The sergeant was beyond surprise. "The only wonder to me is you haven't got an aeroplane waiting," he said. "Pity you didn't think of that. How did you come to have this here boat?"
"I hired it. I've a man watching the bungalow from this side of the creek. He'll take us across. I daren't risk going round by road. Takes too long, though that's the way the Vauxhall went. There's a wooden landing-stage at the bottom of the bungalow garden."
"Know all about it, don't you, sir?"
"I ought to. I came down here this morning to investigate."
"Well, I'll be jiggered!" said the sergeant. "Whatever made you do that, sir? Did you find anything out?"
"I did. I found that a certain privately owned motorboat has been fetched from Morton's Yard, which we passed a little way back, and made fast to a mooringbuoy about a quarter of a mile up the creek. Not only has she recently been overhauled, but her tanks are full. I found that so interesting, Sergeant, that I'm paying a longshoreman who lives in one of the cottages this side of the creek to watch the boat and the bungalow and let me know what he sees."
The sergeant found that he could still feel surprise after all. He would very much have liked to ask why Mr. Amberley should suddenly dart off to Littlehaven unknown to anyone, and why the vicissitudes of a motorboat should interest him in the least, but he thought it unlikely that he would get a satisfactory answer just now. He merely said: "Well, sir, I'll say one thing for you; for one who ain't in the Force you're very thorough. Very thorough indeed, you are."

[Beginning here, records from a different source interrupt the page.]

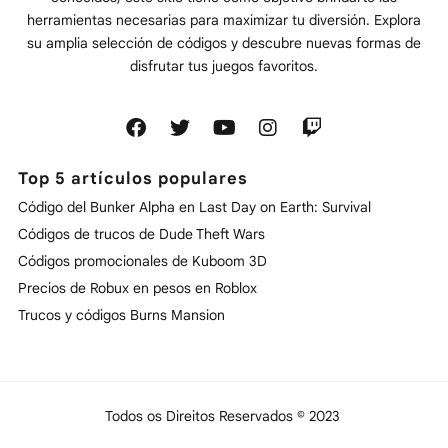
herramientas necesarias para maximizar tu diversión. Explora
su amplia selección de códigos y descubre nuevas formas de
disfrutar tus juegos favoritos.
Top 5 artículos populares
Código del Bunker Alpha en Last Day on Earth: Survival
Códigos de trucos de Dude Theft Wars
Códigos promocionales de Kuboom 3D
Precios de Robux en pesos en Roblox
Trucos y códigos Burns Mansion
Todos os Direitos Reservados © 2023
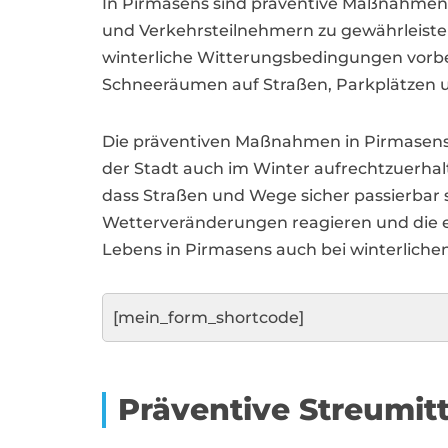
In Pirmasens sind präventive Maßnahmen 
und Verkehrsteilnehmern zu gewährleisten
winterliche Witterungsbedingungen vorber
Schneeräumen auf Straßen, Parkplätzen
Die präventiven Maßnahmen in Pirmasens z
der Stadt auch im Winter aufrechtzuerhalt
dass Straßen und Wege sicher passierbar 
Wetterveränderungen reagieren und die e
Lebens in Pirmasens auch bei winterlich
[mein_form_shortcode]
Präventive Streumi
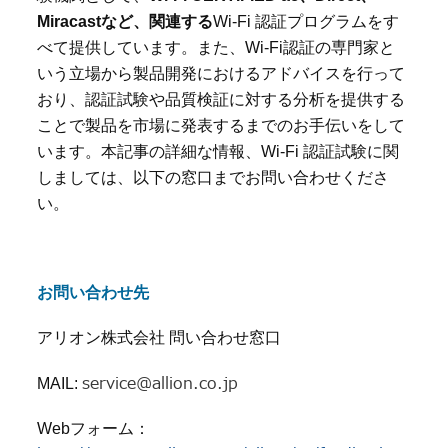
Miracast
など、関連する
Wi-Fi
認証プログラムをす
べて提供しています。また、
Wi-Fi
認証の専門家と
いう立場から製品開発におけるアドバイスを行って
おり、認証試験や品質検証に対する分析を提供する
ことで製品を市場に発表するまでのお手伝いをして
います。本記事の詳細な情報、
Wi-Fi
認証試験に関
しましては、以下の窓口までお問い合わせくださ
い。
お問い合わせ先
アリオン株式会社 問い合わせ窓口
service@allion.co.jp
MAIL:
Web
フォーム：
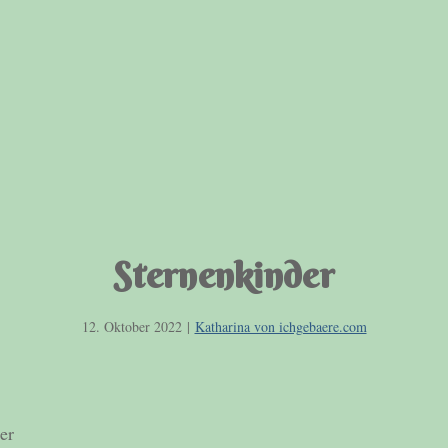
Sternenkinder
12. Oktober 2022
|
Katharina von ichgebaere.com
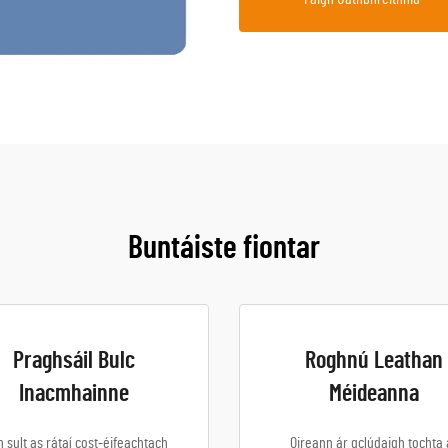
Buntáiste fiontar
Praghsáil Bulc
Roghnú Leathan
Inacmhainne
Méideanna
n sult as rátaí cost-éifeachtach
Oireann ár gclúdaigh tochta 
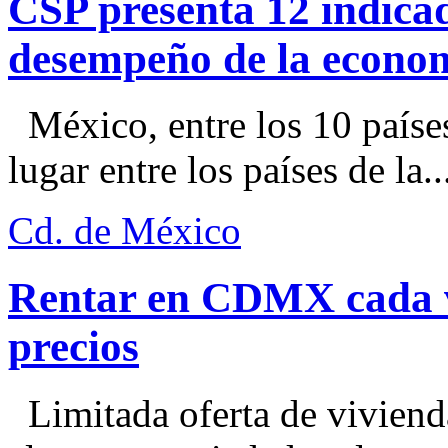
CSP presenta 12 indica
desempeño de la econo
México, entre los 10 paíse
lugar entre los países de la..
Cd. de México
Rentar en CDMX cada ve
precios
Limitada oferta de viviend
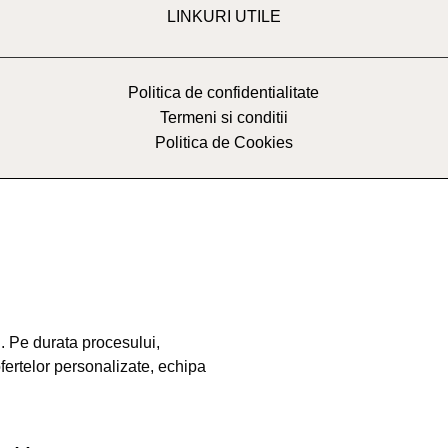
LINKURI UTILE
Politica de confidentialitate
Termeni si conditii
Politica de Cookies
. Pe durata procesului,
ofertelor personalizate, echipa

The road curved inland; the sergeant could see the sheen of water and knew that they must have reached the creek. The car was slowing down and stopped presently in front of a small cottage about five hundred yards from the coast. The sergeant, peering, could just see the dark line of the shore -on the other side of the creek, and something that might have been a house reared the night sky.
Amberley had opened the door of the car and was getting out when suddenly he checked and said sharply: "Listen!"
Through the stillness of the evening the throb of a motorboat's engines drifted over the water to their ears.